This conversation is driving me crazy. The post itself is fine, and raises an issue that CS teachers have been talking about both at the secondary and college level for a long time. It’s the conflation, once again, of technology/computer literacy (i.e. using Excel and Powerpoint) with learning to program/learn computational thinking/computer science. In the first few comments alone, there is the yes, please make computer science a requirement so that all my students can use Word. No, no, no. To counter those who think learning programming or CS leaves out or doesn’t address the issue of learning Office or other applications, I have two responses. One, those other applications are used in a context, not taught separately. My students have used a variety of applications to present projects. And I know they use them in other classes. Two, I’ve found that students who learn programming are fearless about trying to use anything presented to them on the computer. They will figure out Word because of that, and because they know a bit of how it works underneath.

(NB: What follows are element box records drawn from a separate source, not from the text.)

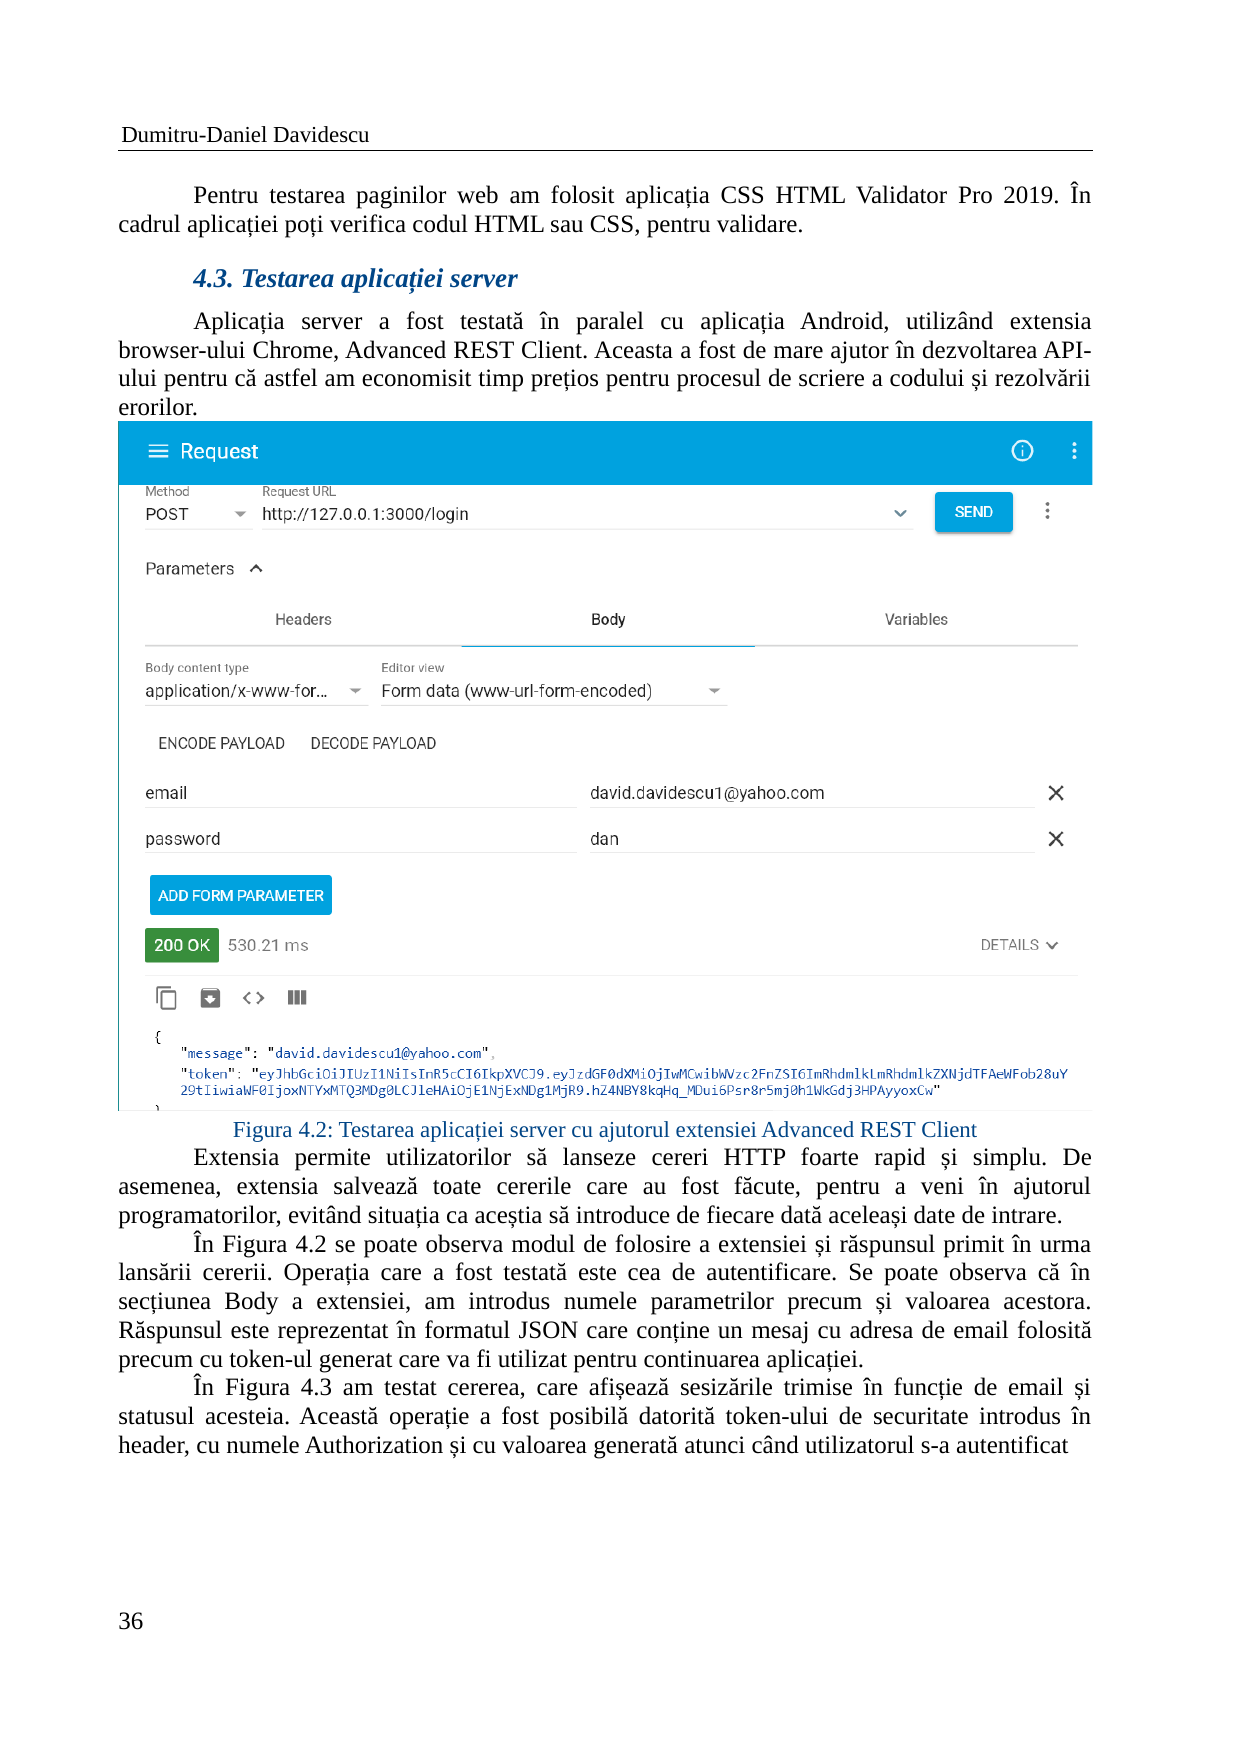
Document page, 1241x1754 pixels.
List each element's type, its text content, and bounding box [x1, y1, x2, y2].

text Extensia permite utilizatorilor să lanseze cereri HTTP foarte rapid și simplu. De asemenea, extensia salvează toate cererile care au fost făcute, pentru a veni în ajutorul programatorilor, evitând situația ca aceștia să introduce de fiecare dată aceleași date de intrare. [118, 1142, 1093, 1229]
text Pentru testarea paginilor web am folosit aplicația CSS HTML Validator Pro 2019. În cadrul aplicației poți verifica codul HTML sau CSS, pentru validare. [118, 180, 1093, 238]
text Figura 4.2: Testarea aplicației server cu ajutorul extensiei Advanced REST Client [118, 1111, 1093, 1142]
text În Figura 4.2 se poate observa modul de folosire a extensiei și răspunsul primit în urma lansării cererii. Operația care a fost testată este cea de autentificare. Se poate observa că în secțiunea Body a extensiei, am introdus numele parametrilor precum și valoarea acestora. Răspunsul este reprezentat în formatul JSON care conține un mesaj cu adresa de email folosită precum cu token-ul generat care va fi utilizat pentru continuarea aplicației. [118, 1229, 1093, 1372]
text Aplicația server a fost testată în paralel cu aplicația Android, utilizând extensia browser-ului Chrome, Advanced REST Client. Aceasta a fost de mare ajutor în dezvoltarea API-ului pentru că astfel am economisit timp prețios pentru procesul de scriere a codului și rezolvării erorilor. [118, 306, 1093, 421]
text În Figura 4.3 am testat cererea, care afișează sesizările trimise în funcție de email și statusul acesteia. Această operație a fost posibilă datorită token-ului de securitate introdus în header, cu numele Authorization și cu valoarea generată atunci când utilizatorul s-a autentificat [118, 1372, 1093, 1459]
subtitle Testarea aplicației server [193, 262, 1093, 294]
picture [118, 486, 1093, 1111]
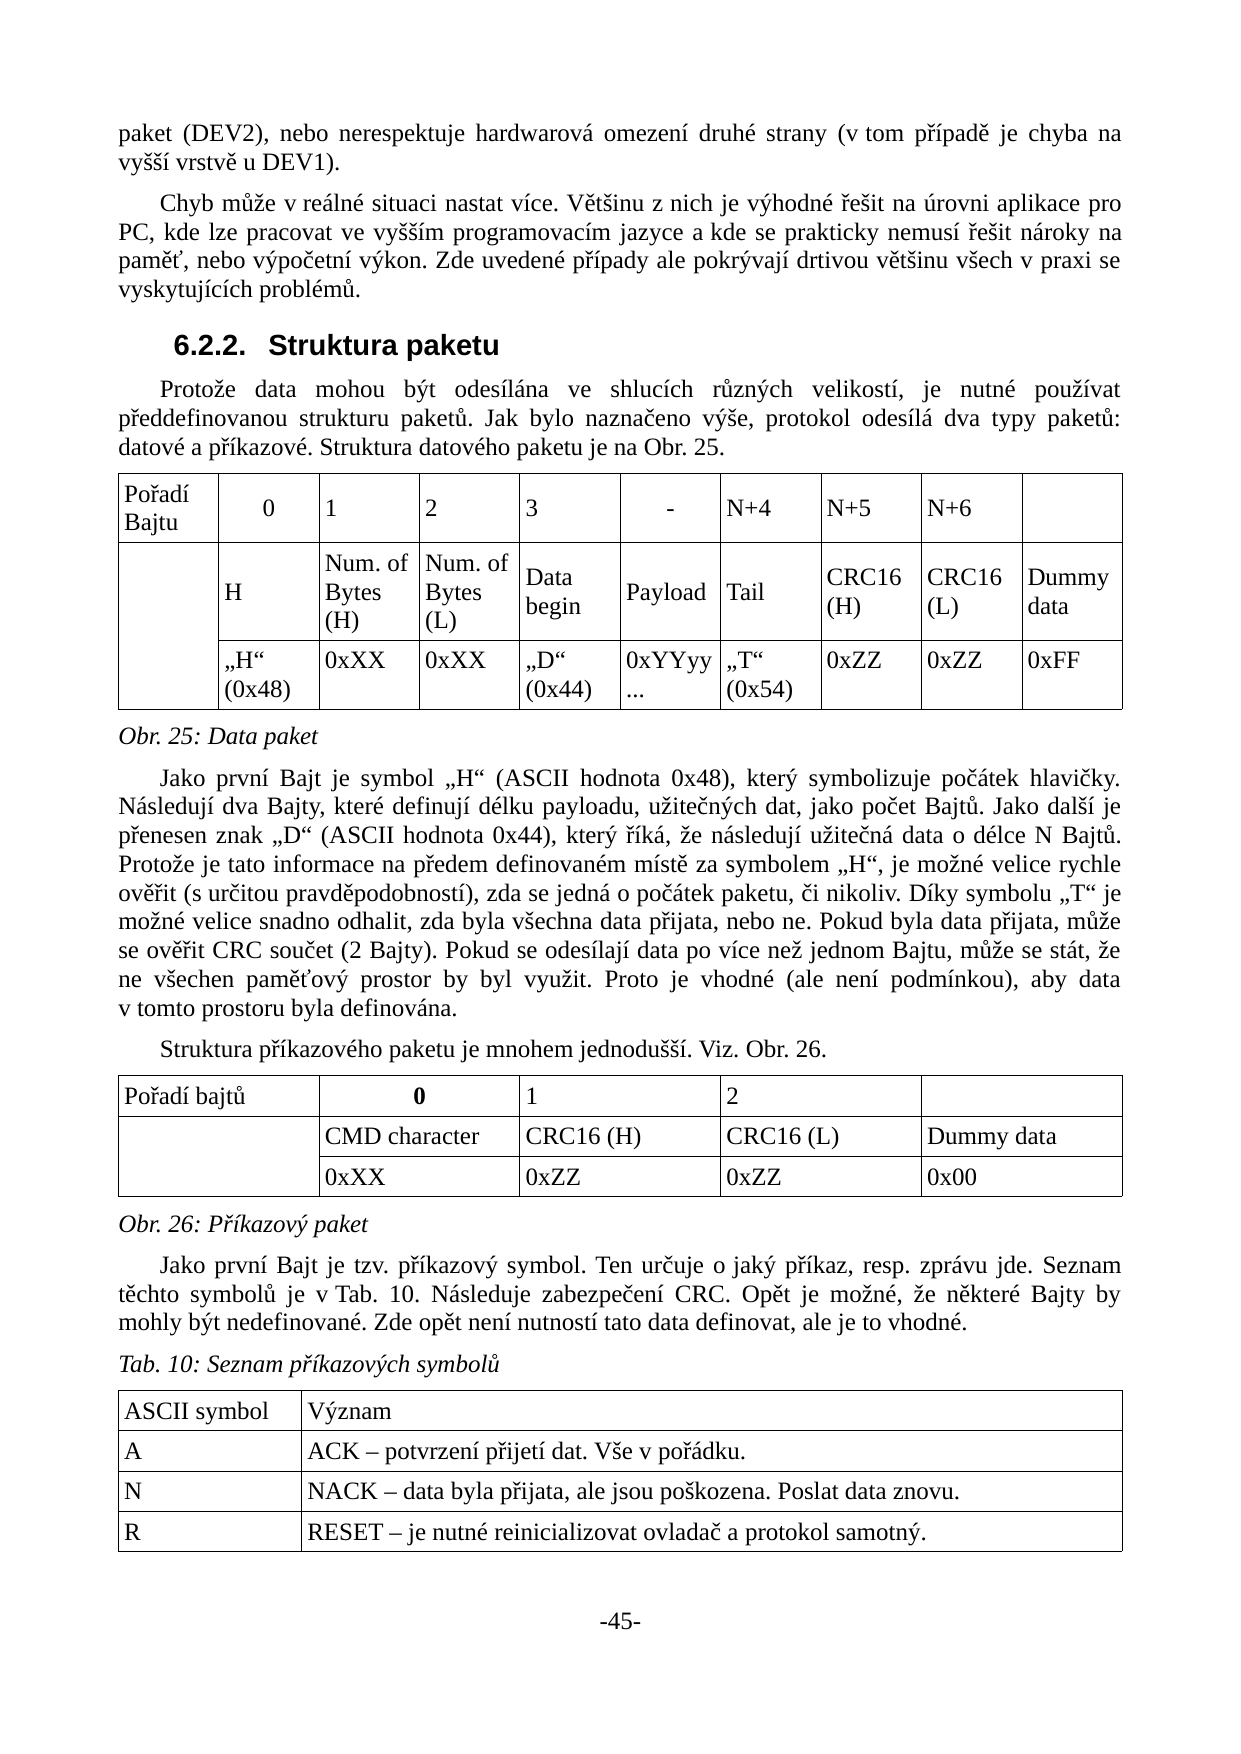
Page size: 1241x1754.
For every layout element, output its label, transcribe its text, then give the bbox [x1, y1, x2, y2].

And then there’s the later comments that say, okay, so we require CS. What’s a student going to do with one semester of CS? She can’t compete with those with full CS degrees. No, but when she sits on a committee where they’re discussing the implementation of a new student information system or launching a new web site, she will be informed about how those things actually work and can ask appropriate questions and make informed decisions. Or she will know how to get the computer to work for her, even if she’s not the one who writes the program to do so.
It doesn’t help, of course, that not even the CS people agree about how to approach this issue. But that happens in every discipline. Require one or three Writing courses? Writing across the curriculum or no? Technical writing or business writing? There is no one right answer, but there are certainly lots of possibilities.